● EXERCISE OBJECTIVE
Retype, word for word, each line between the lines holding "table_cell [1492, 992, 1535, 1043]" and "table_cell [1358, 783, 1402, 837]", inclusive, and leave the rest of the data alone.

Document layout analysis data
************
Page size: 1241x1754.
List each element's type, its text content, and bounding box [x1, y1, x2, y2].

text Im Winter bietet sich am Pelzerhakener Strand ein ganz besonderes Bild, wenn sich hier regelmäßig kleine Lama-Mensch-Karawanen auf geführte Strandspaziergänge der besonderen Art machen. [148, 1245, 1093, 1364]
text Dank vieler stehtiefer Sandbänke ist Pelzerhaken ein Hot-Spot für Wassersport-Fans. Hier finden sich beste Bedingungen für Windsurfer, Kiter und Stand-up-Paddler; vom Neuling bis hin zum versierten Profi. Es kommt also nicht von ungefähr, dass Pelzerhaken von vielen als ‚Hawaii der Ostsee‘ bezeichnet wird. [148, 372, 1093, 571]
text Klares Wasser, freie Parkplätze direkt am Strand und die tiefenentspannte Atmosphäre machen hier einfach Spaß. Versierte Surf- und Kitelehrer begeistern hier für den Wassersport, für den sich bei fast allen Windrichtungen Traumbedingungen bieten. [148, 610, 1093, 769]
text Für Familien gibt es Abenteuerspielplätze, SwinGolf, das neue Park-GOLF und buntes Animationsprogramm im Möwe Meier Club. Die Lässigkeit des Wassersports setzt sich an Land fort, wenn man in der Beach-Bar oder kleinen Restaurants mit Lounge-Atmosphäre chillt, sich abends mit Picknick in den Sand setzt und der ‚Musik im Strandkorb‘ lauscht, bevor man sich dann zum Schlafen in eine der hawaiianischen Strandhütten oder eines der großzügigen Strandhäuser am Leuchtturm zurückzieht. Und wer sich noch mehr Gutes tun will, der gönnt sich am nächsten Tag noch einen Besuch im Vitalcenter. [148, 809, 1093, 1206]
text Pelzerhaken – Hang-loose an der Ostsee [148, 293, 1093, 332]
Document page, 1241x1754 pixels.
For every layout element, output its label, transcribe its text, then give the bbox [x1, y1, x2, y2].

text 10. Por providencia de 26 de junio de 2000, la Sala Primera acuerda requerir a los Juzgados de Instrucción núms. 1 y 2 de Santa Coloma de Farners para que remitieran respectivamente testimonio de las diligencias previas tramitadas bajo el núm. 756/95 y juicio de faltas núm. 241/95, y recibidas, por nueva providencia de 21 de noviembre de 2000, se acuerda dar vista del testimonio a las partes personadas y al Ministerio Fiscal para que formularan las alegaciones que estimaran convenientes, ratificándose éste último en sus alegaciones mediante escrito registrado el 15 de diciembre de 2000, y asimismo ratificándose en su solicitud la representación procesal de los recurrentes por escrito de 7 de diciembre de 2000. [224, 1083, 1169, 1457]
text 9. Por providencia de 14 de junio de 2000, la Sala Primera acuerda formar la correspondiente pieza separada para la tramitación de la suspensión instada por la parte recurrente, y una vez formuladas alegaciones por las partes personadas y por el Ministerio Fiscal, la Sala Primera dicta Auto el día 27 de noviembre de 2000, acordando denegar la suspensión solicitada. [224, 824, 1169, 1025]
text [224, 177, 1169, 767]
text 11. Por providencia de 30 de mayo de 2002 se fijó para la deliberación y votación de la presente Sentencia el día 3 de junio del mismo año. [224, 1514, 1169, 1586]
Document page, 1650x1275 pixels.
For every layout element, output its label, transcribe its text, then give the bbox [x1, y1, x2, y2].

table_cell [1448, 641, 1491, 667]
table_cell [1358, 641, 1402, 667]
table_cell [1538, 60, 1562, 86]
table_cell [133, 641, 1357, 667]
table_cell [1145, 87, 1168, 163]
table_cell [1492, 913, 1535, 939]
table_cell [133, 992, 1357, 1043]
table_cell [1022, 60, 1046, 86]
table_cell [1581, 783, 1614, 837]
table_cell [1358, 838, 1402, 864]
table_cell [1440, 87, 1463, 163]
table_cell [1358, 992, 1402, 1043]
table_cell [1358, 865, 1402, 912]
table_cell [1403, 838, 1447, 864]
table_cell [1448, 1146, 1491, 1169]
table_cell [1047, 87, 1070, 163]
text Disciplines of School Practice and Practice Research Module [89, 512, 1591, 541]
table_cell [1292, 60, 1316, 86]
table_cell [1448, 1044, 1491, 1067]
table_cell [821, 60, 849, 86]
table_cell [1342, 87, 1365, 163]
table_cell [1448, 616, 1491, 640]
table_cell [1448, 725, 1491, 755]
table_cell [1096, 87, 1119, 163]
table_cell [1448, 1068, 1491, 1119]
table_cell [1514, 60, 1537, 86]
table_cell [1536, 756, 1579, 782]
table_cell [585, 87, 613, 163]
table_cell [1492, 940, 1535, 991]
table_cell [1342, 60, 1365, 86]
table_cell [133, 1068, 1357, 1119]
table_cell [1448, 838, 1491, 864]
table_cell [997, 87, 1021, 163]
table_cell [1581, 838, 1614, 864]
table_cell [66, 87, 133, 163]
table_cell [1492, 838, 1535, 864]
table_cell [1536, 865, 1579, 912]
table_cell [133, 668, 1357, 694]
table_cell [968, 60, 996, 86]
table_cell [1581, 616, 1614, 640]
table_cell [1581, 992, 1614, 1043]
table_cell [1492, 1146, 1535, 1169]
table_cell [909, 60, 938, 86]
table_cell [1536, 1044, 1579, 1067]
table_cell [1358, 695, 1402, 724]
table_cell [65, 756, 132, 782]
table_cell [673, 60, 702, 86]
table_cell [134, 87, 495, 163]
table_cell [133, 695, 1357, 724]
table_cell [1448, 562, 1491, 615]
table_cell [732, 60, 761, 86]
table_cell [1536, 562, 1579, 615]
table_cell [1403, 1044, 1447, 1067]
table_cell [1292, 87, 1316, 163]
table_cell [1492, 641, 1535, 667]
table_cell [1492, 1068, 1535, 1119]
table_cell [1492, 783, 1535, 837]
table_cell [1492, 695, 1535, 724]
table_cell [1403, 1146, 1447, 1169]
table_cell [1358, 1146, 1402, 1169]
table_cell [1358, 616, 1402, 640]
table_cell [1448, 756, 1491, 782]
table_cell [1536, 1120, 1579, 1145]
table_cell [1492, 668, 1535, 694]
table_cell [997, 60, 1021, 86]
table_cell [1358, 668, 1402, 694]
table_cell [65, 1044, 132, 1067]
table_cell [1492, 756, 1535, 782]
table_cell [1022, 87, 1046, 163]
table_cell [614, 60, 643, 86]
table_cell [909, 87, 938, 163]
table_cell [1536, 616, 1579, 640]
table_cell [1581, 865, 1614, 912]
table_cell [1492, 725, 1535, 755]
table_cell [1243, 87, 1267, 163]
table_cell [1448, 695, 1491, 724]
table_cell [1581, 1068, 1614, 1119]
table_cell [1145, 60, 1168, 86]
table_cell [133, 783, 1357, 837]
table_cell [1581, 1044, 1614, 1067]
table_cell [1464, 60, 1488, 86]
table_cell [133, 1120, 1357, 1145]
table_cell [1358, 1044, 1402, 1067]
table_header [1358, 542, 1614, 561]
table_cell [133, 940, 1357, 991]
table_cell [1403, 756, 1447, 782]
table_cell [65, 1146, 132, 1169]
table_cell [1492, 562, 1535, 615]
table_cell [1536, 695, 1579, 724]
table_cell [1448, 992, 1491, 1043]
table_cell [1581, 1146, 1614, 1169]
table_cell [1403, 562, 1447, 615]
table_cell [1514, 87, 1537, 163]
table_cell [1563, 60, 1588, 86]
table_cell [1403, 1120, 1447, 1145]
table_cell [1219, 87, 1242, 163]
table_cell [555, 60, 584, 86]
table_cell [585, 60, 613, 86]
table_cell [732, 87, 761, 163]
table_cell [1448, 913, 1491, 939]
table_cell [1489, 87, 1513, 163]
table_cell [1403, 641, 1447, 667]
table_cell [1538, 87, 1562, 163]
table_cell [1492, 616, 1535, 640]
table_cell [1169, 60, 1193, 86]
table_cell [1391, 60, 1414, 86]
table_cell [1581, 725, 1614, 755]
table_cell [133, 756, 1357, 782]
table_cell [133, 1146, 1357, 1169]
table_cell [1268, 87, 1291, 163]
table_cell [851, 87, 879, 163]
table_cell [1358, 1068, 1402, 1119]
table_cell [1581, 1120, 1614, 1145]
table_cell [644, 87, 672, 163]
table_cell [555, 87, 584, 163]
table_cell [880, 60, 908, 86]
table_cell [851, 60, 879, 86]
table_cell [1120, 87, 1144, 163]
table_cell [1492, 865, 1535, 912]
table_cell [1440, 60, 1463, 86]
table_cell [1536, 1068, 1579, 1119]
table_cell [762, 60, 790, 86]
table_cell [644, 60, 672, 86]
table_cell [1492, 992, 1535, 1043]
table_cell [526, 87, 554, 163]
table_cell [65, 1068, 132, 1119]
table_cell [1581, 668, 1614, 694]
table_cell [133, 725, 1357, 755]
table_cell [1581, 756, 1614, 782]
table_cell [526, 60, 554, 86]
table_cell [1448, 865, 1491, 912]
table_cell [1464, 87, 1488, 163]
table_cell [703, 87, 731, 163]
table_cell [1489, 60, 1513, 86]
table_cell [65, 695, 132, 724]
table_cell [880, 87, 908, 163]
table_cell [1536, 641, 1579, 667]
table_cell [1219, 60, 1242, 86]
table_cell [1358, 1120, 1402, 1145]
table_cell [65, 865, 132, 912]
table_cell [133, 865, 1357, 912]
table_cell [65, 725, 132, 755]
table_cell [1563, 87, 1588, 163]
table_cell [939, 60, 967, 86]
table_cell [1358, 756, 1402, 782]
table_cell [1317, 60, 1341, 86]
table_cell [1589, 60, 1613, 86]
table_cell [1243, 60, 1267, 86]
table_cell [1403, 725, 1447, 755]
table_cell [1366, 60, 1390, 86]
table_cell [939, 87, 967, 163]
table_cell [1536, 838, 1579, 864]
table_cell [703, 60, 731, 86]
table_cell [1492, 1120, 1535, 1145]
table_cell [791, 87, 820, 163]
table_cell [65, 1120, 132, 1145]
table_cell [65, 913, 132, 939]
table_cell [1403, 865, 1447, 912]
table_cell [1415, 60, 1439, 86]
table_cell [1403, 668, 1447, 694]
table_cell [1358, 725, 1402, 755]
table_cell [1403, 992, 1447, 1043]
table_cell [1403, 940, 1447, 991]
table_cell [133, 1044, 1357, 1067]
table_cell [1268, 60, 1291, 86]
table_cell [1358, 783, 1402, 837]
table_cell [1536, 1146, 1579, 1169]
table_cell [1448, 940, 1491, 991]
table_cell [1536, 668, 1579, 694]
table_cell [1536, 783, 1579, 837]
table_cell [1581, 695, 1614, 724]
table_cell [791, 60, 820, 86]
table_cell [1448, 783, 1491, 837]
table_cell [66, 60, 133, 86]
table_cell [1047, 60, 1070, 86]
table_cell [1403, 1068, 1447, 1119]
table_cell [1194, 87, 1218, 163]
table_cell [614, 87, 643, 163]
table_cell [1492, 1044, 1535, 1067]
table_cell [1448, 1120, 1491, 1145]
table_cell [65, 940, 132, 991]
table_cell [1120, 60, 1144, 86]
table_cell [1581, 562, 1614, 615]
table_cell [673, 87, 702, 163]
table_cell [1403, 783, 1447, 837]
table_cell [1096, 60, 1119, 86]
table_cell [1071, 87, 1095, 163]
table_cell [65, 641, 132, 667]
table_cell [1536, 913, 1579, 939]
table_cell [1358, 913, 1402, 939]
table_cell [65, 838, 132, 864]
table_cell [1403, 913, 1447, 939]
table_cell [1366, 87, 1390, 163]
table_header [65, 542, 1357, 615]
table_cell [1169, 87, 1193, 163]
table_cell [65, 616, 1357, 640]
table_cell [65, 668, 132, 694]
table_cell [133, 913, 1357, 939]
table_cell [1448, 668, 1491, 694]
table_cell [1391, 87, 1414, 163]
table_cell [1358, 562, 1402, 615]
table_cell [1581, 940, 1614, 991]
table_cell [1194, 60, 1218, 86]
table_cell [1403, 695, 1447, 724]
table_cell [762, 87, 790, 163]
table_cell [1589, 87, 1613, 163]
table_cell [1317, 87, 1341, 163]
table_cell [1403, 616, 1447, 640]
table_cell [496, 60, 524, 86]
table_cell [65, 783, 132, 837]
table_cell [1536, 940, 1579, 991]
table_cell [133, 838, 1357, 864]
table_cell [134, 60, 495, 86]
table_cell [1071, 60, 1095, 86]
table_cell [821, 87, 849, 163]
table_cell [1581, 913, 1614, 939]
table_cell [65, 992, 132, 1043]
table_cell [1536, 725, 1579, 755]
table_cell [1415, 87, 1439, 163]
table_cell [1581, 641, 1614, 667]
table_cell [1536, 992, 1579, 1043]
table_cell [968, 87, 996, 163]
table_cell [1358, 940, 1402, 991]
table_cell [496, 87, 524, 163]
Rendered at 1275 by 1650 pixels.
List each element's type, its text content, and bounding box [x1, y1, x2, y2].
************
● ANSWER
table_cell [1492, 992, 1535, 1043]
table_cell [526, 87, 554, 163]
table_cell [65, 1068, 132, 1119]
table_cell [1581, 668, 1614, 694]
table_cell [133, 725, 1357, 755]
table_cell [1581, 756, 1614, 782]
table_cell [526, 60, 554, 86]
table_cell [1448, 865, 1491, 912]
table_cell [1464, 87, 1488, 163]
table_cell [703, 87, 731, 163]
table_cell [1489, 60, 1513, 86]
table_cell [65, 695, 132, 724]
table_cell [880, 87, 908, 163]
table_cell [1536, 641, 1579, 667]
table_cell [1219, 60, 1242, 86]
table_cell [1358, 1120, 1402, 1145]
table_cell [65, 865, 132, 912]
table_cell [133, 865, 1357, 912]
table_cell [65, 725, 132, 755]
table_cell [1563, 87, 1588, 163]
table_cell [939, 60, 967, 86]
table_cell [1358, 756, 1402, 782]
table_cell [1317, 60, 1341, 86]
table_cell [1589, 60, 1613, 86]
table_cell [1243, 60, 1267, 86]
table_cell [1403, 725, 1447, 755]
table_cell [1366, 60, 1390, 86]
table_cell [939, 87, 967, 163]
table_cell [1536, 838, 1579, 864]
table_cell [703, 60, 731, 86]
table_cell [1492, 1120, 1535, 1145]
table_cell [791, 87, 820, 163]
table_cell [65, 1120, 132, 1145]
table_cell [65, 913, 132, 939]
table_cell [1403, 865, 1447, 912]
table_cell [1415, 60, 1439, 86]
table_cell [1403, 668, 1447, 694]
table_cell [1358, 725, 1402, 755]
table_cell [1403, 992, 1447, 1043]
table_cell [1403, 940, 1447, 991]
table_cell [133, 1044, 1357, 1067]
table_cell [1268, 60, 1291, 86]
table_cell [1358, 783, 1402, 837]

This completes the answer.